How AI is used (practical implementations)

  • Content creation: create long-form articles at scale using detailed prompts + source transcripts; humans edit and fact-check (human-in-the-loop system).
  • Development & prototyping: founder prototypes product/feature ideas quickly (built a prototype in ~7 days), then hands off to devs to refine — this reduces ambiguity for engineers and accelerates iteration.
  • Productivity gains: Jordon reduced engineering headcount (reported ~50% reduction) while increasing developer output (~4x) through AI tooling.
  • Overall AI philosophy: use AI to amplify founder and team productivity while preserving human review and domain expertise.

Founder journey & leadership evolution

  • Bootstrapped from near-negative bank balance to a profitable SaaS business.
  • Early mistakes: over-hiring, delegating into unbuilt systems, and bringing in senior hires without clear processes.
  • Growth in leadership: became better at coaching, firing, and building systems; shifted mindset from "scale & sell" to "commit & compound" — prioritizing steady, profitable growth (targeting a balance like “rule of 60”).
  • Personal finance approach: taking distributions, reinvesting in business and other assets (real estate with cost segregation tax strategy, music royalties).

Actionable recommendations (for practical founders)

  • Build systems first, then hire: map documented processes for every role before scaling headcount.
  • Define an ICP (customer and employee): focus GTM and hiring on people with the right intent and skill set for your model.
  • Use AI with a human-in-the-loop: create repeatable prompts and editorial QA to scale content without grading into low-quality output.
  • Make GTM your moat: invest in distribution (SEO, content, partnerships, retargeting + lookalikes) rather than just product features.
  • Train sales to disqualify: ensure reps are compensated and coached to reject poor-fit customers to protect unit economics.
  • Prototype quickly as founder: use low-cost prototyping and AI tooling to validate ideas before handing them to engineers.

Notable quotes

  • “Systems scale, people don’t.”
  • “People are important, but they have to have a system first.”
  • “We don’t have a director of marketing anymore. I guess it’s me… me and AI.”
  • “Your executive team should help you sleep better at night — not give you nightmares.”
  • “Consistency in the factory compounds.”
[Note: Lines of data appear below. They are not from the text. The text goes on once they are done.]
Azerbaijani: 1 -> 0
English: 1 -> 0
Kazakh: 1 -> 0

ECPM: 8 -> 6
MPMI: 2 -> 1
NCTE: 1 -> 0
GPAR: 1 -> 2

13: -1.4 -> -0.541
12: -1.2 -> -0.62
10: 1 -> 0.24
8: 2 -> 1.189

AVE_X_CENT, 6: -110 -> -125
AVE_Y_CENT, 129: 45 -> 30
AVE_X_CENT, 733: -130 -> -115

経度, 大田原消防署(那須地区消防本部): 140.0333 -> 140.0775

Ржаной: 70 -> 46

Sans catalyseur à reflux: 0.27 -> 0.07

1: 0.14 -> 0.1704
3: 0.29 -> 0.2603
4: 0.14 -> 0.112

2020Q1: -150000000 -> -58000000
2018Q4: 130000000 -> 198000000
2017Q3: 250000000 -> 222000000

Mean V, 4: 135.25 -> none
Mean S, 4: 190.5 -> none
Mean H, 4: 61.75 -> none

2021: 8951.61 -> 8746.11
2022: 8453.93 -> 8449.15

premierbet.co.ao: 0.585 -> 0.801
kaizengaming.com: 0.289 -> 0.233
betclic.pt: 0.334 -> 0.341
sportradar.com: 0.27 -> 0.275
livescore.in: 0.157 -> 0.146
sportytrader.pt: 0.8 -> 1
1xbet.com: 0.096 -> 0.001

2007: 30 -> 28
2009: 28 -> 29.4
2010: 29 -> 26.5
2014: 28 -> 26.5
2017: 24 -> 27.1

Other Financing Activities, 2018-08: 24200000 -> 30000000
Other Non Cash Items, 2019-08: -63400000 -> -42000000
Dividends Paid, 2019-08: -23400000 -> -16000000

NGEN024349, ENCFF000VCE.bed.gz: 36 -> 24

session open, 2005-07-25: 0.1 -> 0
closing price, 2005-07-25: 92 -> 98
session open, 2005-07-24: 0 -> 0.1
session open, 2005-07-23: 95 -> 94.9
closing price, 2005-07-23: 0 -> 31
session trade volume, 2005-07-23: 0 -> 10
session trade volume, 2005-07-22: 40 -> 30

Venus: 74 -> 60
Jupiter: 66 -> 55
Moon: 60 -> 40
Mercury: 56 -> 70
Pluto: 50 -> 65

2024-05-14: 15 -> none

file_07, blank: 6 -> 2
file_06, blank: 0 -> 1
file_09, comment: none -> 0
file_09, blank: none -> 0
Who should listen / why it matters

  • Bootstrapped SaaS founders who struggle with early scaling, over-hiring, or inefficient marketing.
  • Founders exploring AI to scale content, prototyping, or dev productivity without sacrificing quality.
  • Operators in niche vertical SaaS markets who need concrete GTM tactics (SEO + content + partner webinars + retargeting).
  • Any founder deciding whether to pursue VC funding vs. profitable, compounding growth.

This episode is a practical case study: a founder who learned painful lessons about hiring and scaled back to invest in systems and AI, then used those systems to sustainably grow customers, traffic, and profits.